#OpenAccess as Famine

The current state of thinking about open access today is a lot like our contemporary understanding of famine.

In the early 1980s Amartya Sen and Jean Drèze published the ground-breaking book Hunger and Public Action. In it, Sen and Drèze made the unexpected and original argument that famines are not caused by lack of food. Rather, they are caused by lack of entitlement — when famines occur, there is typically enough food to feed everyone, but the social system that distributes it is out of whack. Prices change such that poor people can no longer afford food, and there are not enough (or not correctly designed) social programs that ensure the food is distributed to the poor. It’s not the food that’s missing, it’s the justice.

The metaphor can be run several ways. From one point of view, our closed access world is one in which there is more knowledge than ever, but paywalls ensure that most people are starved for it. While some brave souls continue their long tradition of smuggling, most people starve or watch ad-supported TV, which is the knowledge equivalent of eating mud to feel full (apologies to the legitimate geophages out there who find this an invidious comparison).

In another version of this metaphor, it’s the resources needed to publish — money, manpower, software — that’s the food and it’s the scholarly ecology that doesn’t provide the entitlements necessary for open access publishers to get the resources they need to survive and thrive. That’s why so much of the recent work on open access has now moves to understanding the scholarly ecosystem as whole. Projects like Libraria are trying to see if we can rearrange the existing relations of production (ahem) to create cheaper, more free research. In the Netherlands, the univerisites are realizing that cancelling the Elsevier subscription would liberate enough money to make accessible all those articles the Netherlands currently publishes with Elsevier. In this case, the money to publish open access is in place, but the existing system runs this money through for-profit publishers whose profit margins are too large.

Once, we had to face the claim ‘there’s no money to pay for it’. Now, we know the question is ‘who is entitled to access it?’ Of course, open access advocates have long looked at the big picture when it comes to what needs to change in scholarly publishing. But I do feel that in the past couple of years there has been a shift away from the basic groundwork of developing software and making arguments for the legitimacy and feasibility of open access. It could have been that open access remianed a fringe idea pursued by those without a lot of institutional power. Now, however, as governments, funders, universities, and publishers take open access seriously, it’s increasingly the systematics of entitlement that’s being examined and rethought. It’s an exciting time for open access, and I hope to see even more exciting times ahead.

Rex

Alex Golub is an associate professor of anthropology at the University of Hawai‘i at Mānoa. His book Leviathans at The Gold Mine has been published by Duke University Press. You can contact him at rex@savageminds.org

One thought on “#OpenAccess as Famine

  1. From one point of view, our closed access world is one in which there is more knowledge than ever, but paywalls ensure that most people are starved for it.

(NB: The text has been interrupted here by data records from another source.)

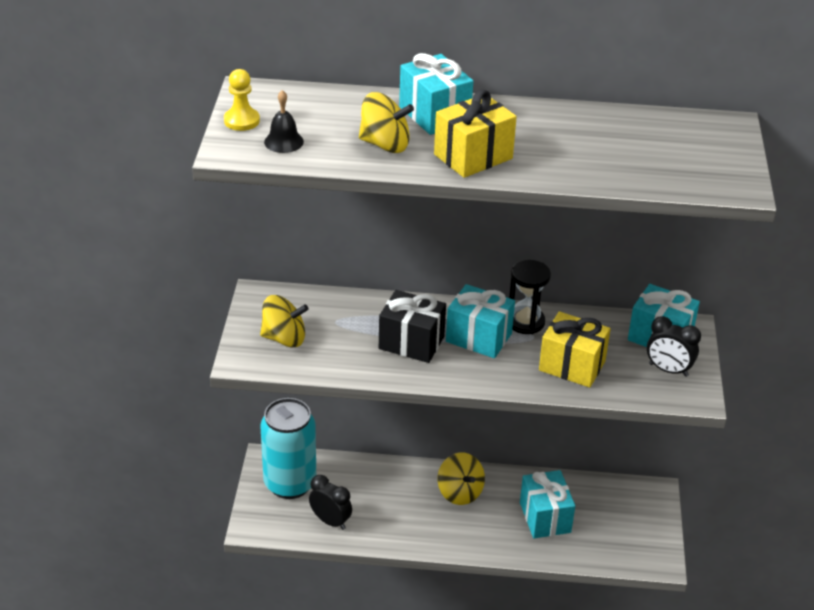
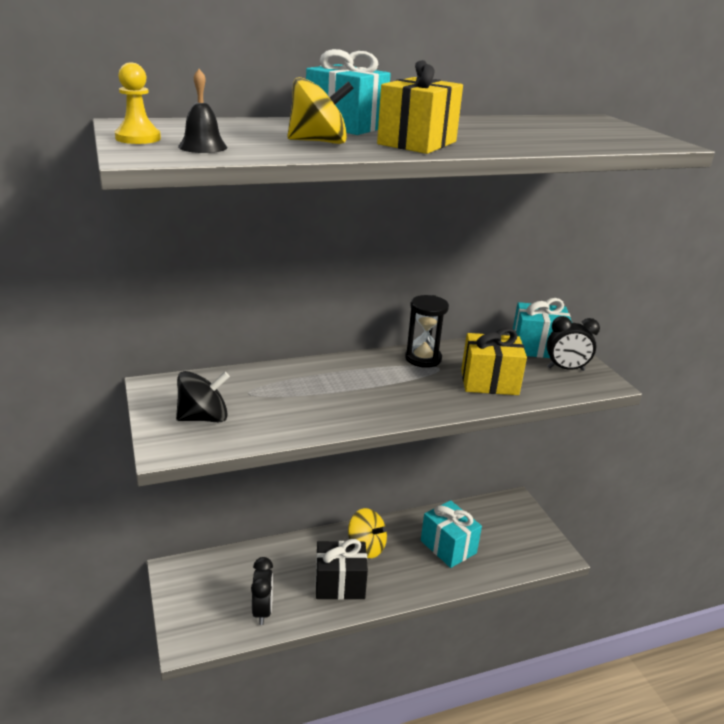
camera: 25 degrees left, 10 degrees down
(284, 338) = (203, 418): yellow spinning top -> black spinning top
(290, 483) = (205, 586): turquoise can -> none
(330, 521) = (262, 611): black clock -> black clock turned 75 degrees clockwise
(411, 343) = (335, 394): black gift -> black gift (340, 584)
(478, 337) = (393, 378): turquoise gift -> none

    An interesting analogy, but isn’t it fundamentally flawed in at least two respects? (1) Victims of famine die. Those unable to access academic articles are annoyed. Only in rare cases will deprivation of the knowledge in question have life-threatening consequences. (2) The analogy assumes a world of scarcity, in which knowledge is rare and access available only to elites. Open access assumes a digitally connected world. In the one we have knowledge is widely available to anyone with a mobile phone. Only those in need of specific bits to which they are denied access are inconvenienced.

    I support open access. I agree that academic publishing is a game grossly stacked against newcomers and that academic publishers make exorbitant profits by exploiting players’ free labor. But “famine”? Not being able to dine at Maxims de Paris is not starving.